J’anda considered his course carefully before deciding to intervene. He decided upon a spell of charming first, to be followed by illusion if that failed, and finally mesmerization. He threw up a hand, weaving together the threads of magic as he spun it around the undead soldier. It pushed into the mind of the wraith with surprising ease, and he decided it was a product of their lack of will. It was, perhaps, the easiest spell he had ever cast.
And then he saw the heart’s desire of the thing holding the woman in its dead hand, and he nearly vomited in his disgust, almost stopping his spell and retching there in the street.
“Gyah,” he said, barely keeping it back, holding tight to the threads of the spell, solidifying them, pushing the illusion of what the thing wanted right into its head. It craved flesh, truly, this far gone, driven by Malpravus and unnatural need. It was like a lesser version of the scourge in its appetite to consume life, but it had not the massive maw nor the teeth for it. It was governed by the nature of the man who had once been at the heart of the mind he now twisted to his own benefit, descending along the primal lines of its progenitor’s basest instincts from a time before civilization.
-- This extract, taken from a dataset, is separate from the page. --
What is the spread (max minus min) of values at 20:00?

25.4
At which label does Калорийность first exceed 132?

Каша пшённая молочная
But unlike the scourge, at least the minds of these dead are not unfathomable…
The woman from the shop fell out of the grasp of the wraith, its hand loose around her as it halted under his command. J’anda spun the last threads into its mind, completing his hold over it for now. The creature in his thrall saw its desires fulfilled. J’anda saw them, too, and again barely kept down his most recent meal, the stark horror fresh in his mind. “Come with me,” he said to the woman, whom he now realized was wearing a butcher’s apron. “Unless you want those things to do their worst to you.”
She looked up at him and found his eyes with her own, dull and full of barely contained panic. Her mind was nearly shut down; he could tell simply from looking at her. She had seen the impossible, had it grab hold of her and prepared to sink its teeth into her flesh, and she was not prepared for it in the slightest. She blinked at him, and
he dismissed the illusion of the dark elven soldier and replaced it with a human guard’s visage, just for her. “Come with me,” he said and beckoned her forward.
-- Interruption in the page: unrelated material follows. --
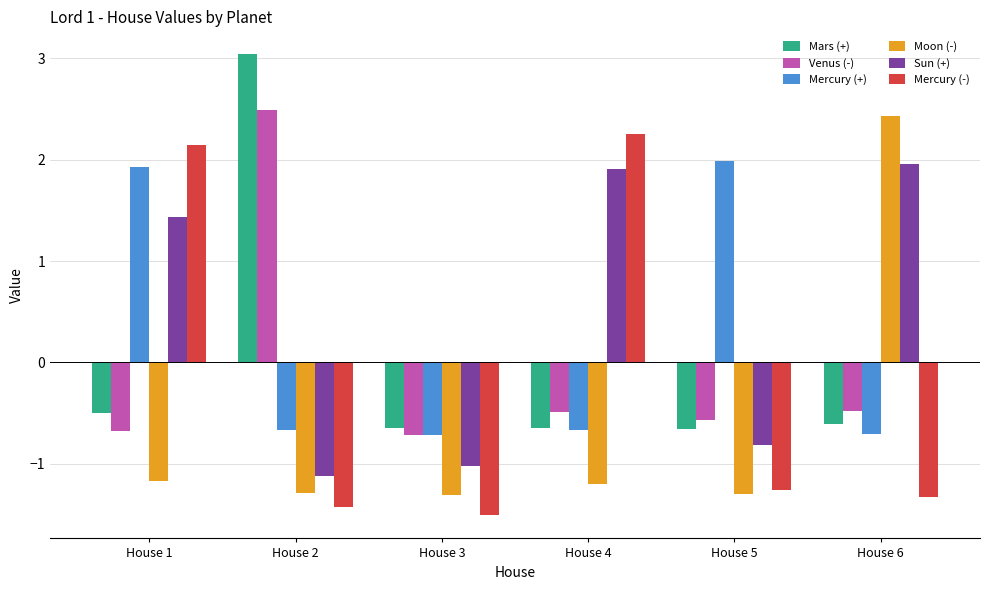

Which series has the largest total across all categories?

Sun (+)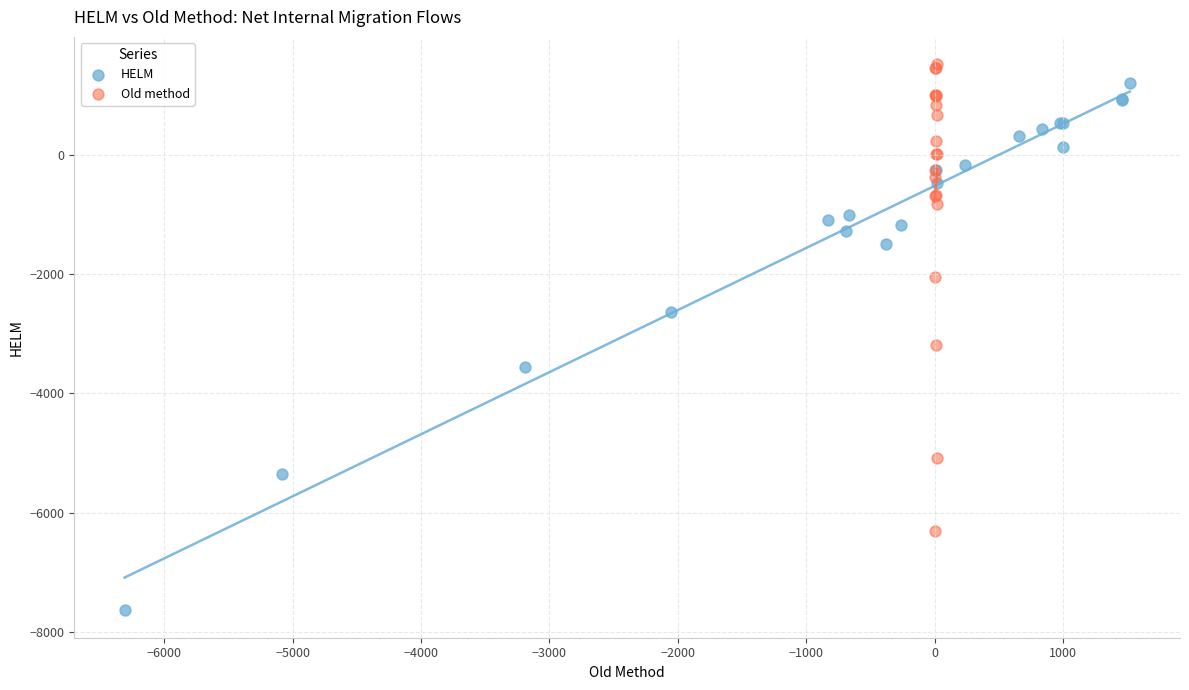

Which series reaches the maximum Y coordinate?

Old method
She responded slowly, getting up off her hands and knees, scrambling toward him. She said nothing as he turned, expecting her to follow as he made his way toward his destination. He ignored the shouts down an alleyway and focused on what needed to happen next, on getting his rescue to the safety he was prepared to provide.
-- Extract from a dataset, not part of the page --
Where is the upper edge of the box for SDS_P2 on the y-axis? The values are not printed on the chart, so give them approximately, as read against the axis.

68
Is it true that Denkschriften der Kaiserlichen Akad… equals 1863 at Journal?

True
He paused in front of the old barn and looked at the chain across its entry. A chain was hardly the sort of thing that would keep him back, naturally, especially in this moment, and especially because he knew where they kept the hidden key to the old guildhall of the Kings of Reikonos.
45.
Terian
“My gods,” Vaste said from where he stood next to Cyrus Davidon on the balcony of the Citadel in Reikonos. The troll’s voice was small, far smaller than his frame would ever have suggested, almost tiny enough to have come from a gnome, Terian thought.
The air stunk with the smell of flesh—burning, rotting, or perhaps mingled with the simple stink of waste, Terian could not tell. It permeated his nostrils as he stared at the back of the warrior in black armor as Cyrus stared at his city burning. And here, Terian thought, in the ashes of his old world, perhaps we find the redemption for all my failures.
“Cyrus,” Vara said as she came to the warrior’s side. “It will do you no good to look upon this. There is nothing to be done here.”
“Nothing?” Cyrus’s voice was low, anger threatening to spill out of him. He’s about one good second from snapping and leaping down thirty stories to try and fight that entire army himself. Terian could see the dark elves streaming through the streets below, the hordes of the undead spilling through and wreaking their havoc.